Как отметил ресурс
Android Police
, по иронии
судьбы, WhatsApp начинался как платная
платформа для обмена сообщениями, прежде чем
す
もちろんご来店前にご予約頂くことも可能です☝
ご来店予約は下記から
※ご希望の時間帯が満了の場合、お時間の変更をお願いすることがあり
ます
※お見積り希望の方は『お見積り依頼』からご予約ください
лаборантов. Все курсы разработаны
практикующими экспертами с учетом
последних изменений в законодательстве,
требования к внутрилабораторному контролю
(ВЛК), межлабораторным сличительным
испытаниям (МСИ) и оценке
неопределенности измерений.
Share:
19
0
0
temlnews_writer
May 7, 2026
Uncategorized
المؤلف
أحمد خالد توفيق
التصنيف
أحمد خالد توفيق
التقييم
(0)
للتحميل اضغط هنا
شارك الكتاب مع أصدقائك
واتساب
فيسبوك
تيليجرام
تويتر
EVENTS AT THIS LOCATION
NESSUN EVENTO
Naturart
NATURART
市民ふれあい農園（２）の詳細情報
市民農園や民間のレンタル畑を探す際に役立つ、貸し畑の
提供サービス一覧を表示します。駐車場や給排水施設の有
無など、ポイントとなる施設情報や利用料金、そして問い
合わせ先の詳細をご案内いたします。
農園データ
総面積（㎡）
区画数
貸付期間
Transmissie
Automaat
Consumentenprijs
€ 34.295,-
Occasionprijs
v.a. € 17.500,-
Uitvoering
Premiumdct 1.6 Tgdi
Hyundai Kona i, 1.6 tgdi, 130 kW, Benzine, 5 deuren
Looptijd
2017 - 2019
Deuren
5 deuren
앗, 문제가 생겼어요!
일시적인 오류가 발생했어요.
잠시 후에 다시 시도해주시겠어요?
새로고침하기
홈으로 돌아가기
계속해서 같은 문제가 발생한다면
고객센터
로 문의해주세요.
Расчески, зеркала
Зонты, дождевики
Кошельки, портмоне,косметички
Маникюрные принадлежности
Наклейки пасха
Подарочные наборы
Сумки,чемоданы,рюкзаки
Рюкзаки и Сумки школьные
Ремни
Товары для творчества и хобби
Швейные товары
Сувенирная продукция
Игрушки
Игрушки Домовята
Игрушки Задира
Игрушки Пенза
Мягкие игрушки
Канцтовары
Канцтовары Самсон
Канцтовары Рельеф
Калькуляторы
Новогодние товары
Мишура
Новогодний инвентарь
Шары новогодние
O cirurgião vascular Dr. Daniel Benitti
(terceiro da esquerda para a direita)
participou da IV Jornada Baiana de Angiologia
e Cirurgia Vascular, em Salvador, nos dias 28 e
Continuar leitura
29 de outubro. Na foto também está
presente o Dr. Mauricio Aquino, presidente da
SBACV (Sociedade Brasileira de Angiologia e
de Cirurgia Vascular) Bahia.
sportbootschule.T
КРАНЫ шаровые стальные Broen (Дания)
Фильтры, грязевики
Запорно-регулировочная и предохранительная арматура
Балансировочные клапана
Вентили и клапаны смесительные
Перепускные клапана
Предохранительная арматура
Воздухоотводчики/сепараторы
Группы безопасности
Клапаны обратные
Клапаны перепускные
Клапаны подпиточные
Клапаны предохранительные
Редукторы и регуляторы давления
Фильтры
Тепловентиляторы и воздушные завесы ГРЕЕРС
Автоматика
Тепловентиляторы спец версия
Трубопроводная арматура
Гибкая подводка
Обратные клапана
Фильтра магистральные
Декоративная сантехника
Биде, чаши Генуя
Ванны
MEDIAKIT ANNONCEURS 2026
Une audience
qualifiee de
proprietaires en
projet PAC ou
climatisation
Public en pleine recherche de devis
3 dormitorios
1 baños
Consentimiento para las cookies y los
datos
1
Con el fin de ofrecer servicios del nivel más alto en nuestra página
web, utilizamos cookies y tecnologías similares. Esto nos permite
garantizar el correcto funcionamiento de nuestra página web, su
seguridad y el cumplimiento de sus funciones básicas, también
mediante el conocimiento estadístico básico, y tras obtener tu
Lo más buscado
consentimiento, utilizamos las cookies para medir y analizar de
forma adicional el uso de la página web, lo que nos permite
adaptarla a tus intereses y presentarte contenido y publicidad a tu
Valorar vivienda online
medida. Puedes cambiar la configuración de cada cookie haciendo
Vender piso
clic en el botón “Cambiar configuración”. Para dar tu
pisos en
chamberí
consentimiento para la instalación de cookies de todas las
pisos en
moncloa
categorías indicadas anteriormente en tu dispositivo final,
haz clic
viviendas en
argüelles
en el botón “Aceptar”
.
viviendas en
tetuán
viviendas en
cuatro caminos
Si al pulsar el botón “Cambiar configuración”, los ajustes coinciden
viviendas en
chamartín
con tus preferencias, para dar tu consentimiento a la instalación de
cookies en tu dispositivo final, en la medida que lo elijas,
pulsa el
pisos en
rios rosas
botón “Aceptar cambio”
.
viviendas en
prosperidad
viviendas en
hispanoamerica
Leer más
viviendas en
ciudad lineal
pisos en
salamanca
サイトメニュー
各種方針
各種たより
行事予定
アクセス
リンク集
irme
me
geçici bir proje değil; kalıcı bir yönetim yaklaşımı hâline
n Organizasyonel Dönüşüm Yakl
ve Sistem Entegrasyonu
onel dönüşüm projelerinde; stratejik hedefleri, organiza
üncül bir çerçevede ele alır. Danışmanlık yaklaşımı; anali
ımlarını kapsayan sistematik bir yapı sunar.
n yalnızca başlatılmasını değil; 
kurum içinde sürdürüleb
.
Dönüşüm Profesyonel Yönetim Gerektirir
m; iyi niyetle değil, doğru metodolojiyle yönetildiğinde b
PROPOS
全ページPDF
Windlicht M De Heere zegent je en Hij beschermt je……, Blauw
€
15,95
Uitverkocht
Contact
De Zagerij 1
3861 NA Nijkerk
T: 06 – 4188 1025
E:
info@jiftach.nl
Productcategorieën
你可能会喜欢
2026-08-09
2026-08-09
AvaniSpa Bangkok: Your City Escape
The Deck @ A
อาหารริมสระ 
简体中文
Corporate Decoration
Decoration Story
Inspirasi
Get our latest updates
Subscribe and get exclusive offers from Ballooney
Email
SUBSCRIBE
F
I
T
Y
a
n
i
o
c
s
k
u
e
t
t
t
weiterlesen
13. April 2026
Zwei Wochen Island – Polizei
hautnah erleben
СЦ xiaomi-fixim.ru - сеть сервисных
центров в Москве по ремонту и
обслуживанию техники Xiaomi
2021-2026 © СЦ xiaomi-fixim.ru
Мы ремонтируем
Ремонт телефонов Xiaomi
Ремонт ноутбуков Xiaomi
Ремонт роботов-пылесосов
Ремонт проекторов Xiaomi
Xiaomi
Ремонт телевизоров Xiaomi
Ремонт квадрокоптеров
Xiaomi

══════

» **Problem to work on**
Reproduce the lines running from the start of the items through the line containing "May 7, 2026", replacing "Share" with "Forward" and leaving everything else unchanged.

» **Answer area**
Как отметил ресурс
Android Police
, по иронии
судьбы, WhatsApp начинался как платная
платформа для обмена сообщениями, прежде чем
す
もちろんご来店前にご予約頂くことも可能です☝
ご来店予約は下記から
※ご希望の時間帯が満了の場合、お時間の変更をお願いすることがあり
ます
※お見積り希望の方は『お見積り依頼』からご予約ください
лаборантов. Все курсы разработаны
практикующими экспертами с учетом
последних изменений в законодательстве,
требования к внутрилабораторному контролю
(ВЛК), межлабораторным сличительным
испытаниям (МСИ) и оценке
неопределенности измерений.
Forward:
19
0
0
temlnews_writer
May 7, 2026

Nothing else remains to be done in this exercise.